INPUT RECORDS
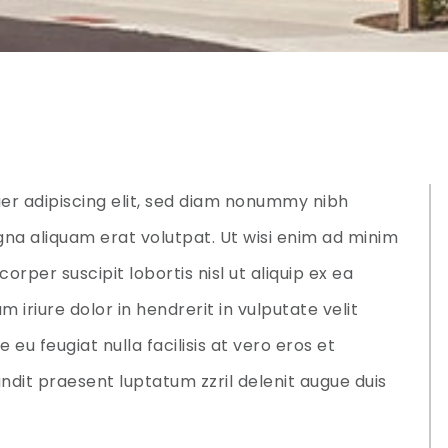
er adipiscing elit, sed diam nonummy nibh
na aliquam erat volutpat. Ut wisi enim ad minim
orper suscipit lobortis nisl ut aliquip ex ea
riure dolor in hendrerit in vulputate velit
 eu feugiat nulla facilisis at vero eros et
ndit praesent luptatum zzril delenit augue duis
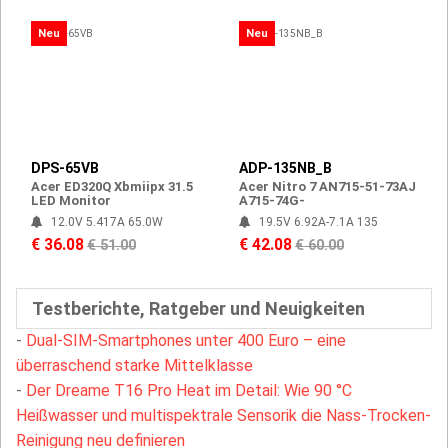
Neu
Neu
DPS-65VB
ADP-135NB_B
Acer ED320Q Xbmiipx 31.5
Acer Nitro 7 AN715-51-73AJ
LED Monitor
A715-74G-
12.0V 5.417A 65.0W
19.5V 6.92A-7.1A 135
€ 36.08
€ 42.08
€ 51.00
€ 60.00
Testberichte, Ratgeber und Neuigkeiten
-
Dual-SIM-Smartphones unter 400 Euro – eine
überraschend starke Mittelklasse
-
Der Dreame T16 Pro Heat im Detail: Wie 90 °C
Heißwasser und multispektrale Sensorik die Nass-Trocken-
Reinigung neu definieren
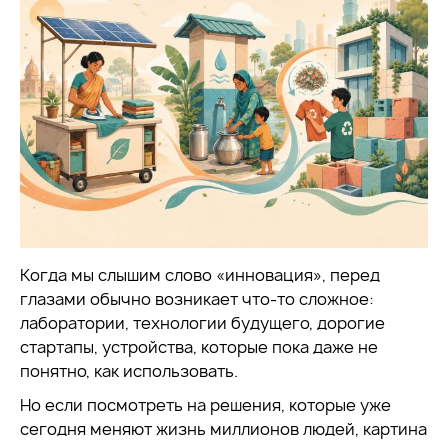
Когда мы слышим слово «инновация», перед
глазами обычно возникает что-то сложное:
лаборатории, технологии будущего, дорогие
стартапы, устройства, которые пока даже не
понятно, как использовать.
Но если посмотреть на решения, которые уже
сегодня меняют жизнь миллионов людей, картина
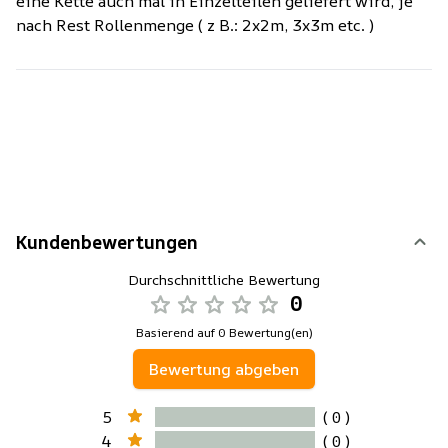
eine Kette auch mal in Einzelteilen geliefert wird, je
nach Rest Rollenmenge ( z B.: 2x2m, 3x3m etc. )
Kundenbewertungen
Durchschnittliche Bewertung
0
Basierend auf 0 Bewertung(en)
Bewertung abgeben
5
( 0 )
4
( 0 )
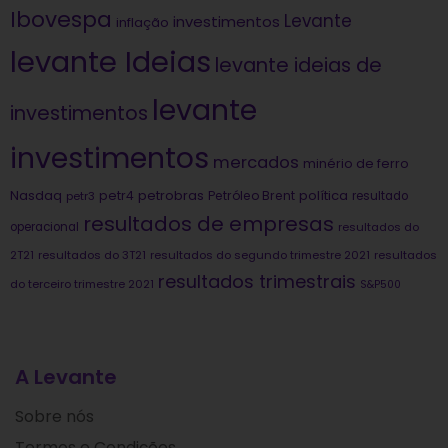
Ibovespa
Levante
investimentos
inflação
levante Ideias
levante ideias de
levante
investimentos
investimentos
mercados
minério de ferro
Nasdaq
petrobras
política
petr4
Petróleo Brent
petr3
resultado
resultados de empresas
operacional
resultados do
2T21
resultados do 3T21
resultados do segundo trimestre 2021
resultados
resultados trimestrais
do terceiro trimestre 2021
S&P500
A Levante
Sobre nós
Termos e Condições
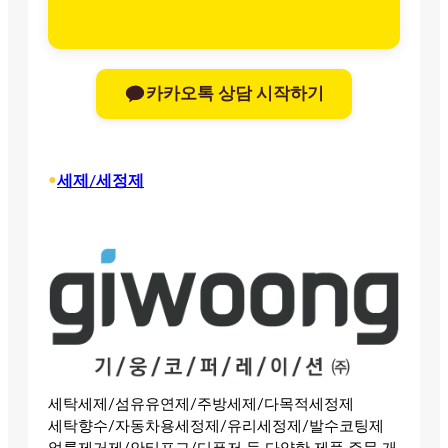
카카오톡 상담 시작하기
•
세제/세정제
세탁세제/섬유유연제/주방세제/다목적세정제
세탁향수/자동차용세정제/유리세정제/발수코팅제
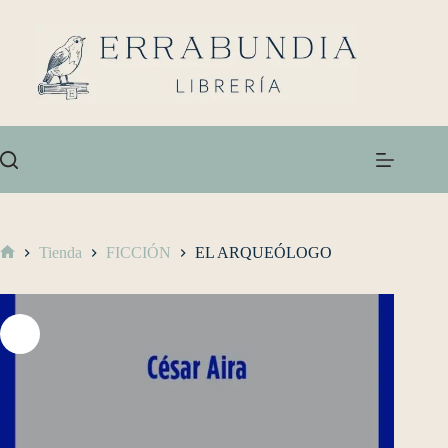
Tienda
FICCIÓN
EL ARQUEÓLOGO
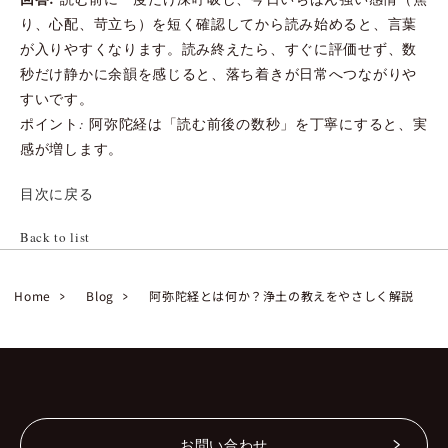
り、心配、苛立ち）を短く確認してから読み始めると、言葉
が入りやすくなります。読み終えたら、すぐに評価せず、数
秒だけ静かに余韻を感じると、落ち着きが日常へつながりや
すいです。
ポイント: 阿弥陀経は「読む前後の数秒」を丁寧にすると、実
感が増します。
目次に戻る
Back to list
Home
Blog
阿弥陀経とは何か？浄土の教えをやさしく解説
お問い合わせ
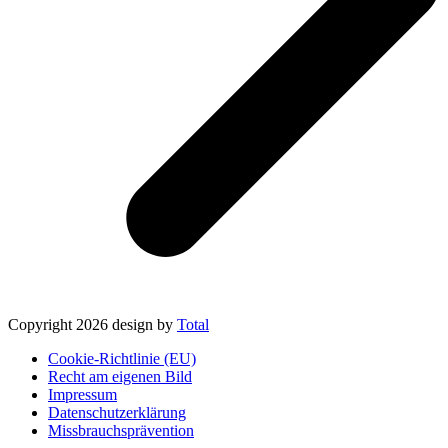
Copyright 2026 design by
Total
Cookie-Richtlinie (EU)
Recht am eigenen Bild
Impressum
Datenschutzerklärung
Missbrauchsprävention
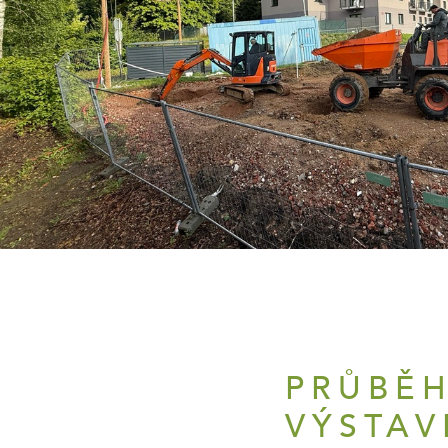
PRŮBĚ
VÝSTAV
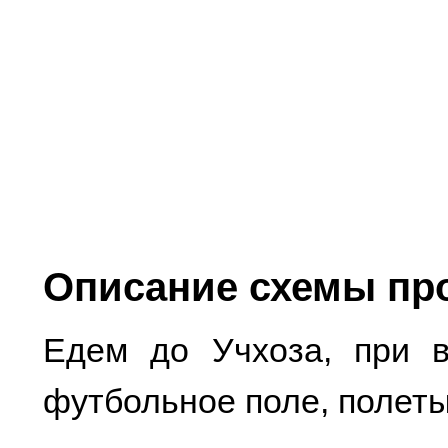
Описание схемы пр
Едем до Учхоза, при в
футбольное поле, полеты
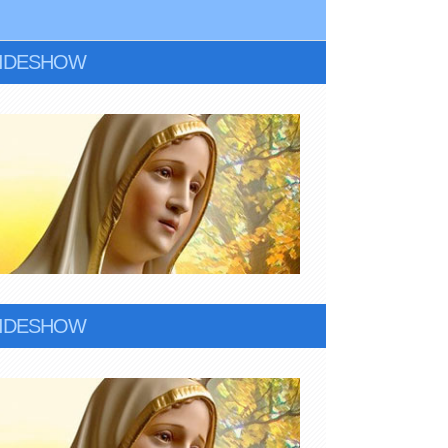
LIDESHOW
LIDESHOW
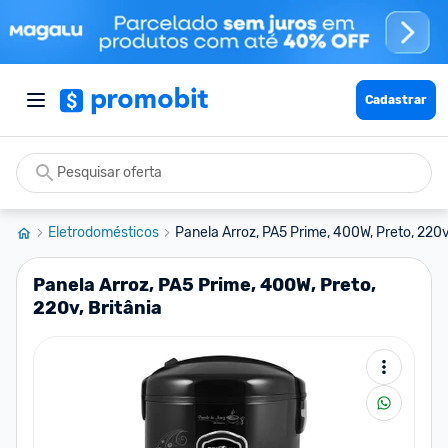
Cadastrar
Eletrodomésticos
Panela Arroz, PA5 Prime, 400W, Preto, 220v, 
Panela Arroz, PA5 Prime, 400W, Preto,
220v, Britânia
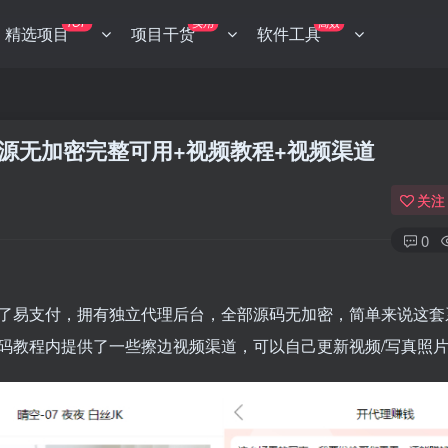
TOP
实用
高效
精选项目
项目干货
软件工具
开源无加密完整可用+视频教程+视频渠道
关注
0
了易支付，拥有独立代理后台，全部源码无加密，简单来说这套
码教程内提供了一些擦边视频渠道，可以自己更新视频/写真照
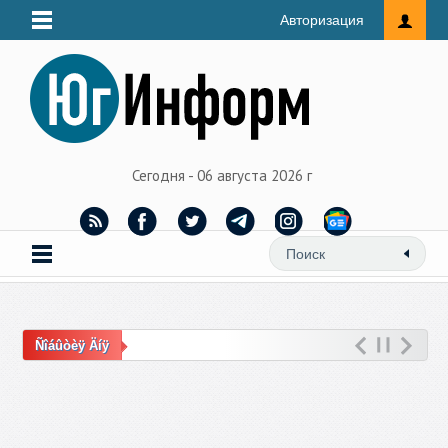
Авторизация
Сегодня - 06 августа 2026 г
Ñîáûòèÿ Äíÿ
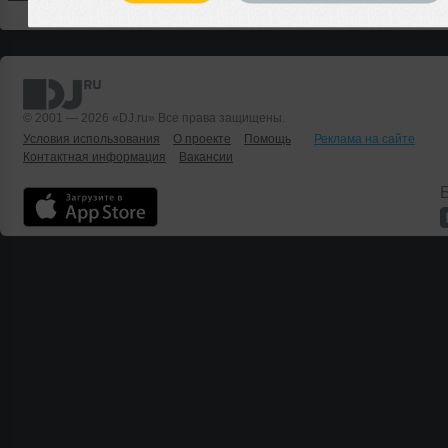
© 2001 — 2026 «DJ.ru» Все права защищены.
Условия использования
О проекте
Помощь
Реклама на сайте
Контактная информация
Вакансии
Б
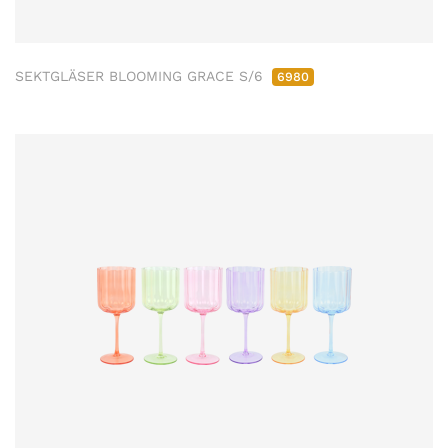
SEKTGLÄSER BLOOMING GRACE S/6
6980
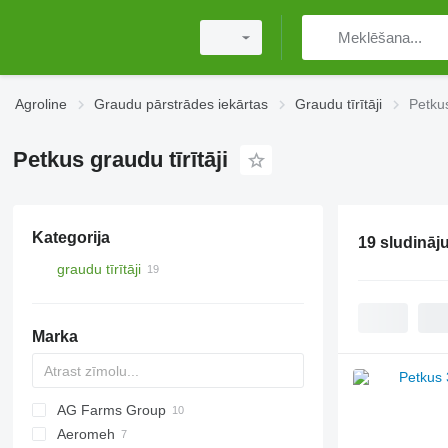
Agroline
Graudu pārstrādes iekārtas
Graudu tīrītāji
Petkus
Petkus graudu tīrītāji
Kategorija
19 sludināj
graudu tīrītāji
Marka
AG Farms Group
Aeromeh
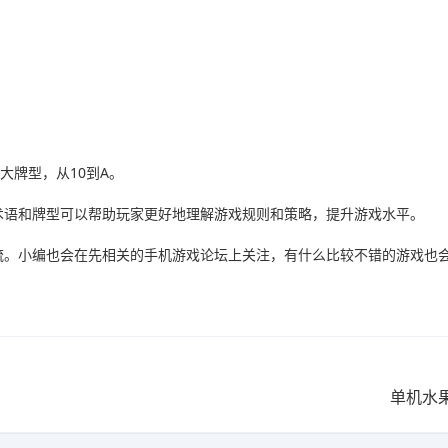
的最大牌型，从10到A。
术语和牌型可以帮助玩家更好地理解游戏规则和策略，提升游戏水平。
流。小编也会在先相关的手机游戏论坛上关注，有什么比较不错的游戏也
单机水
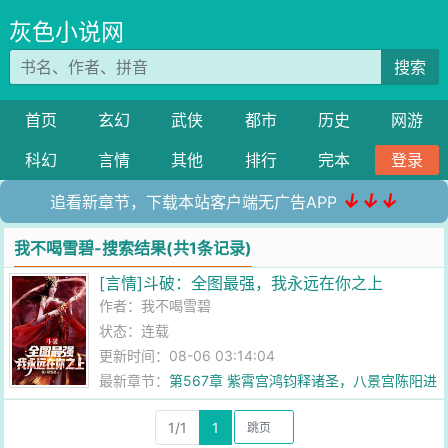
灰色小说网
搜索
首页
玄幻
武侠
都市
历史
网游
科幻
言情
其他
排行
完本
登录
↓↓↓
追看新章节，下载本站客户端无广告APP
我不喝雪碧-搜索结果(共1条记录)
[言情]斗破：全图最强，我永远在你之上
作者：
我不喝雪碧
状态：连载
更新时间：08-06 03:14:04
最新章节：
第567章 紫霄宫鸿钧释诸圣，八景宫陈阳进
无极！
1/1
1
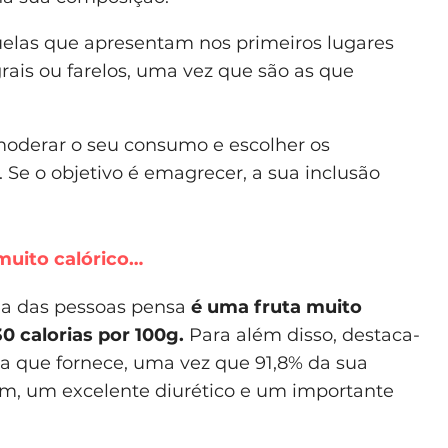
quelas que apresentam nos primeiros lugares
grais ou farelos, uma vez que são as que
moderar o seu consumo e escolher os
 Se o objetivo é emagrecer, a sua inclusão
muito calórico…
ia das pessoas pensa
é uma fruta muito
30 calorias por 100g.
Para além disso, destaca-
a que fornece, uma vez que 91,8% da sua
im, um excelente diurético e um importante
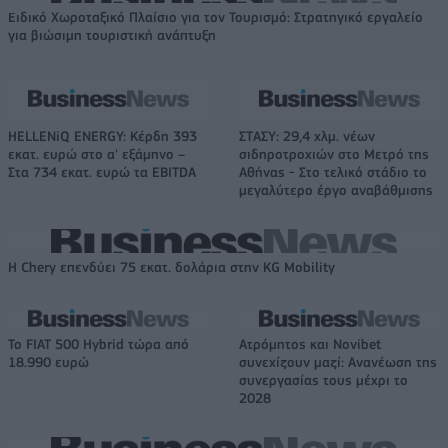
Ειδικό Χωροταξικό Πλαίσιο για τον Τουρισμό: Στρατηγικό εργαλείο
για βιώσιμη τουριστική ανάπτυξη
HELLENiQ ENERGY: Κέρδη 393
ΣΤΑΣΥ: 29,4 χλμ. νέων
εκατ. ευρώ στο α' εξάμηνο –
σιδηροτροχιών στο Μετρό της
Στα 734 εκατ. ευρώ τα EBITDA
Αθήνας - Στο τελικό στάδιο το
μεγαλύτερο έργο αναβάθμισης
Η Chery επενδύει 75 εκατ. δολάρια στην KG Mobility
Το FIAT 500 Hybrid τώρα από
Ατρόμητος και Novibet
18.990 ευρώ
συνεχίζουν μαζί: Ανανέωση της
συνεργασίας τους μέχρι το
2028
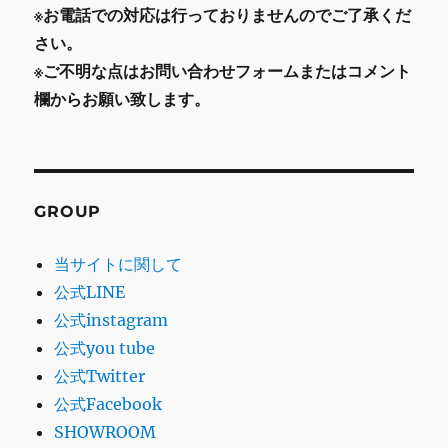
※お電話での対応は行っておりませんのでご了承くだ
さい。
※ご不明な点はお問い合わせフォームまたはコメント
欄からお願い致します。
GROUP
当サイトに関して
公式LINE
公式instagram
公式you tube
公式Twitter
公式Facebook
SHOWROOM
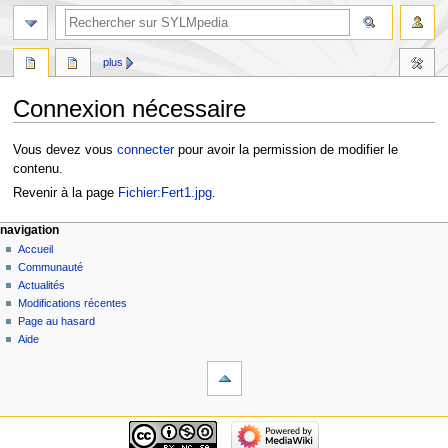
plus
Connexion nécessaire
Aller
Aller
Vous devez vous
connecter
pour avoir la permission de modifier le
à
à
contenu.
la
la
Revenir à la page
Fichier:Fert1.jpg
.
navigation
recherche
navigation
Accueil
Communauté
Actualités
Modifications récentes
Page au hasard
Aide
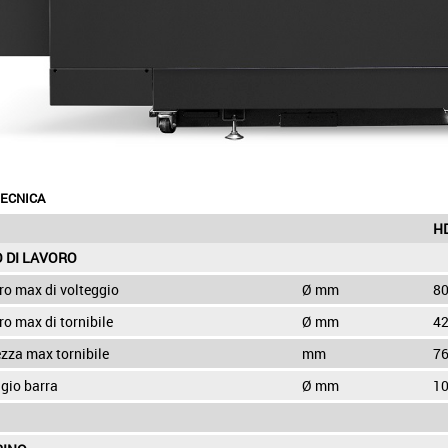
ECNICA
H
 DI LAVORO
ro max di volteggio
Ø mm
8
o max di tornibile
Ø mm
4
zza max tornibile
mm
7
gio barra
Ø mm
1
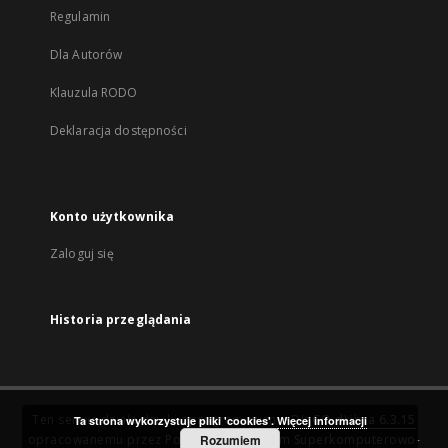
Regulamin
Dla Autorów
Klauzula RODO
Deklaracja dostępności
Konto użytkownika
Zaloguj się
Historia przeglądania
Ten serwis działa dzięki oprogramowaniu
DInGO dLibra 6.3.15
Ta strona wykorzystuje pliki 'cookies'.
Więcej informacji
opracowanemu przez
Poznańskie Centrum Superkomputerowo-
Rozumiem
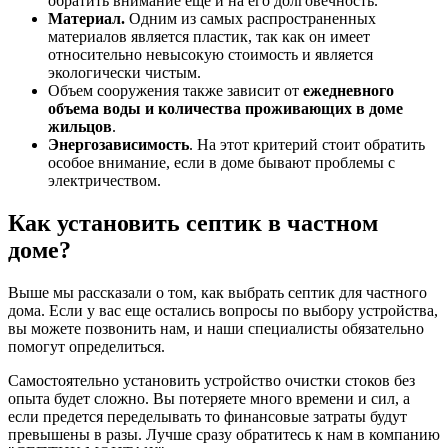
обратить внимание еще и на его долговечность.
Материал.
Одним из самых распространенных
материалов является пластик, так как он имеет
относительно невысокую стоимость и является
экологически чистым.
Объем сооружения также зависит от
ежедневного
объема воды и количества проживающих в доме
жильцов
.
Энергозависимость
. На этот критерий стоит обратить
особое внимание, если в доме бывают проблемы с
электричеством.
Как установить септик в частном
доме?
Выше мы рассказали о том, как выбрать септик для частного
дома. Если у вас еще остались вопросы по выбору устройства,
вы можете позвонить нам, и наши специалисты обязательно
помогут определиться.
Самостоятельно установить устройство очистки стоков без
опыта будет сложно. Вы потеряете много времени и сил, а
если предется переделывать то финансовые затраты будут
превышены в разы. Лучше сразу обратитесь к нам в компанию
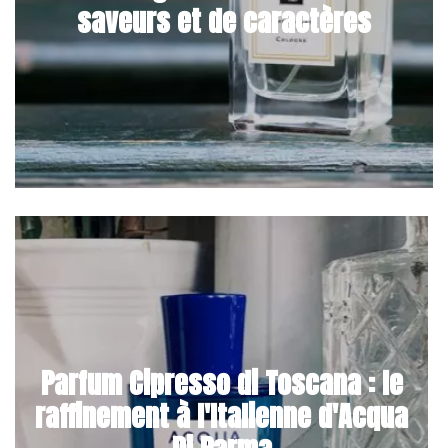
saveurs et de caractères
Parfum Cipresso di Toscana : le
raffinement à l'Italienne d'Acqua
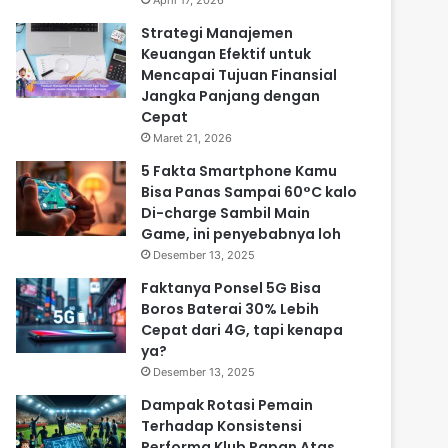
April 17, 2026
Strategi Manajemen
Keuangan Efektif untuk
Mencapai Tujuan Finansial
Jangka Panjang dengan
Cepat
Maret 21, 2026
5 Fakta Smartphone Kamu
Bisa Panas Sampai 60°C kalo
Di-charge Sambil Main
Game, ini penyebabnya loh
Desember 13, 2025
Faktanya Ponsel 5G Bisa
Boros Baterai 30% Lebih
Cepat dari 4G, tapi kenapa
ya?
Desember 13, 2025
Dampak Rotasi Pemain
Terhadap Konsistensi
Performa Klub Papan Atas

TASK PROMPT
Copy out everything in the data from the line containing "Когда мы слышим" down to the line containing "сегодня меняют жизнь миллионов людей, картина", with both of those lines included.

TASK RESPONSE
Когда мы слышим слово «инновация», перед
глазами обычно возникает что-то сложное:
лаборатории, технологии будущего, дорогие
стартапы, устройства, которые пока даже не
понятно, как использовать.
Но если посмотреть на решения, которые уже
сегодня меняют жизнь миллионов людей, картина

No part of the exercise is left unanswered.